- Artist: Vincent van Gogh
- Year: 1883
- Catalogue: F186; JH361;
- Medium: oil on canvas on wood
- Movement: Realism
- Dimensions: 48.9 cm × 66 cm (19.25 in × 26 in)
- Location: National Gallery of Art; Washington D.C.;

= Bulb Fields =

Painting by Vincent van Gogh

Bulb Fields, also known as Flower Beds in Holland, is an oil painting created by Vincent van Gogh in early 1883. It was donated to the National Gallery of Art in Washington DC in 1983.

Bulb Fields was Van Gogh's first garden painting, in oil paint on canvas mounted on wood. It was made in Van Gogh's second year in The Hague.

It depicts the rectangular plots of blue, yellow, pink and red hyacinths grown by a Dutch bulb merchant. The low vantage point creates a panoramic view of the field of colourful spring flowers, with thatched cottages and leafless trees in the background. The regular composition allows Van Gogh to explore his interest in perspective.

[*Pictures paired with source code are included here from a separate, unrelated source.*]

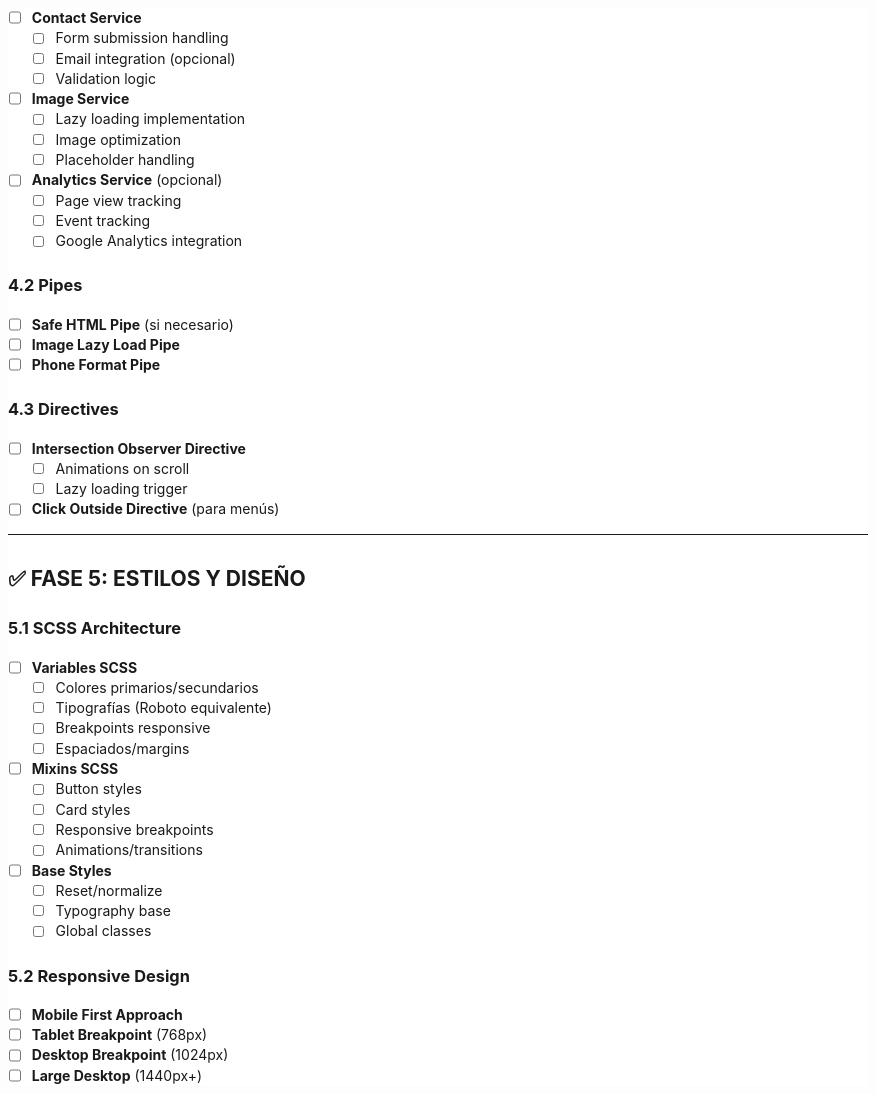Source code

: - [ ] **Contact Service**
  - [ ] Form submission handling
  - [ ] Email integration (opcional)
  - [ ] Validation logic
  
- [ ] **Image Service**
  - [ ] Lazy loading implementation
  - [ ] Image optimization
  - [ ] Placeholder handling
  
- [ ] **Analytics Service** (opcional)
  - [ ] Page view tracking
  - [ ] Event tracking
  - [ ] Google Analytics integration

### 4.2 Pipes
- [ ] **Safe HTML Pipe** (si necesario)
- [ ] **Image Lazy Load Pipe**
- [ ] **Phone Format Pipe**

### 4.3 Directives
- [ ] **Intersection Observer Directive**
  - [ ] Animations on scroll
  - [ ] Lazy loading trigger
- [ ] **Click Outside Directive** (para menús)

---

## ✅ FASE 5: ESTILOS Y DISEÑO

### 5.1 SCSS Architecture
- [ ] **Variables SCSS**
  - [ ] Colores primarios/secundarios
  - [ ] Tipografías (Roboto equivalente)
  - [ ] Breakpoints responsive
  - [ ] Espaciados/margins
  
- [ ] **Mixins SCSS**
  - [ ] Button styles
  - [ ] Card styles  
  - [ ] Responsive breakpoints
  - [ ] Animations/transitions
  
- [ ] **Base Styles**
  - [ ] Reset/normalize
  - [ ] Typography base
  - [ ] Global classes

### 5.2 Responsive Design
- [ ] **Mobile First Approach**
- [ ] **Tablet Breakpoint** (768px)
- [ ] **Desktop Breakpoint** (1024px)
- [ ] **Large Desktop** (1440px+)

It seems likely that Van Gogh left the painting with other early works at his family's house in Nuenen in 1885, and then it accompanied his recently widowed mother and sister when they moved to Breda in early 1886. With other possessions, it was stored by a carpenter, Adrianus Schrauwen, who sold it along with other worthless "rubbish" in 1902 to the merchant J.C. Couvreur. It was exhibited at the Kunstzalon Oldenzeel in Rotterdam in 1902 with the title Tulpenland (Dutch: "Tulip country"), even though the flowers are hyacinths. It was bought by Jan Smit in 1905, and sold to his grandson John Enthoven in 1919. After passing through the hands of several art dealers, it was acquired by Paul Mellon from the Knoedler gallery in 1955. Mellon donated it to the National Gallery of Art in Washington DC in 1983.